## Task goal
The data below must be repeated exactly. Leave nothing out.
□ □ □ □ □ □ □
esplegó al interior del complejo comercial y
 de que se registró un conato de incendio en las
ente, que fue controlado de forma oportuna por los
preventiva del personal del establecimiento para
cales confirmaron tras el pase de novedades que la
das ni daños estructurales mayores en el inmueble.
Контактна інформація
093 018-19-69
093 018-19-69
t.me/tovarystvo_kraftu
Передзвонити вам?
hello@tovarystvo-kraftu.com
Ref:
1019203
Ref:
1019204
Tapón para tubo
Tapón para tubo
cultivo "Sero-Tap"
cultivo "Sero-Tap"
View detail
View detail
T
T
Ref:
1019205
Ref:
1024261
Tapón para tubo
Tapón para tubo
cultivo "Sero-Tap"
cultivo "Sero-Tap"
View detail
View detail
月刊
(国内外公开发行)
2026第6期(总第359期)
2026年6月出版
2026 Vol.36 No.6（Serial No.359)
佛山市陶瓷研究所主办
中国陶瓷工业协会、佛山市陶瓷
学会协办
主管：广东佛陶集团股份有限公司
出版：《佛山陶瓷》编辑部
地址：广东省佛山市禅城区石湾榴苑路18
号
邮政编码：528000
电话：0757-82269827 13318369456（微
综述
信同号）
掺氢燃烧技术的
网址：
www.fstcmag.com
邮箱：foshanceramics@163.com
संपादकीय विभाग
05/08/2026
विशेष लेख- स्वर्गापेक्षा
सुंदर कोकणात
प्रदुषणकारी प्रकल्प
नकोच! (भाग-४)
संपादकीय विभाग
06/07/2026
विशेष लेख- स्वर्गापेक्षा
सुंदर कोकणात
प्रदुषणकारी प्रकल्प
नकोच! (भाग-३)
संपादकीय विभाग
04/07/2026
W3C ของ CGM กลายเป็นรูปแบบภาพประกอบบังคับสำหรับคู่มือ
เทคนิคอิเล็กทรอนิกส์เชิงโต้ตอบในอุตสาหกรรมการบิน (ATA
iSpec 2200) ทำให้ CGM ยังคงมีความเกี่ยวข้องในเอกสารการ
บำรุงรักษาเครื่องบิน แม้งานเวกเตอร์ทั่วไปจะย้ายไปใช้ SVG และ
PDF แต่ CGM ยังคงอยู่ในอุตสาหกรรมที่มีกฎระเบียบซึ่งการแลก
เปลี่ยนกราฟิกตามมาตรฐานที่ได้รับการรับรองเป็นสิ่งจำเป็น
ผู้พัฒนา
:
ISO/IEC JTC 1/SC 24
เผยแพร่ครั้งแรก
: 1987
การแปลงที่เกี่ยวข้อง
□ □ □ □ □ □ □
## Output for this task
esplegó al interior del complejo comercial y
 de que se registró un conato de incendio en las
ente, que fue controlado de forma oportuna por los
preventiva del personal del establecimiento para
cales confirmaron tras el pase de novedades que la
das ni daños estructurales mayores en el inmueble.
Контактна інформація
093 018-19-69
093 018-19-69
t.me/tovarystvo_kraftu
Передзвонити вам?
hello@tovarystvo-kraftu.com
Ref:
1019203
Ref:
1019204
Tapón para tubo
Tapón para tubo
cultivo "Sero-Tap"
cultivo "Sero-Tap"
View detail
View detail
T
T
Ref:
1019205
Ref:
1024261
Tapón para tubo
Tapón para tubo
cultivo "Sero-Tap"
cultivo "Sero-Tap"
View detail
View detail
月刊
(国内外公开发行)
2026第6期(总第359期)
2026年6月出版
2026 Vol.36 No.6（Serial No.359)
佛山市陶瓷研究所主办
中国陶瓷工业协会、佛山市陶瓷
学会协办
主管：广东佛陶集团股份有限公司
出版：《佛山陶瓷》编辑部
地址：广东省佛山市禅城区石湾榴苑路18
号
邮政编码：528000
电话：0757-82269827 13318369456（微
综述
信同号）
掺氢燃烧技术的
网址：
www.fstcmag.com
邮箱：foshanceramics@163.com
संपादकीय विभाग
05/08/2026
विशेष लेख- स्वर्गापेक्षा
सुंदर कोकणात
प्रदुषणकारी प्रकल्प
नकोच! (भाग-४)
संपादकीय विभाग
06/07/2026
विशेष लेख- स्वर्गापेक्षा
सुंदर कोकणात
प्रदुषणकारी प्रकल्प
नकोच! (भाग-३)
संपादकीय विभाग
04/07/2026
W3C ของ CGM กลายเป็นรูปแบบภาพประกอบบังคับสำหรับคู่มือ
เทคนิคอิเล็กทรอนิกส์เชิงโต้ตอบในอุตสาหกรรมการบิน (ATA
iSpec 2200) ทำให้ CGM ยังคงมีความเกี่ยวข้องในเอกสารการ
บำรุงรักษาเครื่องบิน แม้งานเวกเตอร์ทั่วไปจะย้ายไปใช้ SVG และ
PDF แต่ CGM ยังคงอยู่ในอุตสาหกรรมที่มีกฎระเบียบซึ่งการแลก
เปลี่ยนกราฟิกตามมาตรฐานที่ได้รับการรับรองเป็นสิ่งจำเป็น
ผู้พัฒนา
:
ISO/IEC JTC 1/SC 24
เผยแพร่ครั้งแรก
: 1987
การแปลงที่เกี่ยวข้อง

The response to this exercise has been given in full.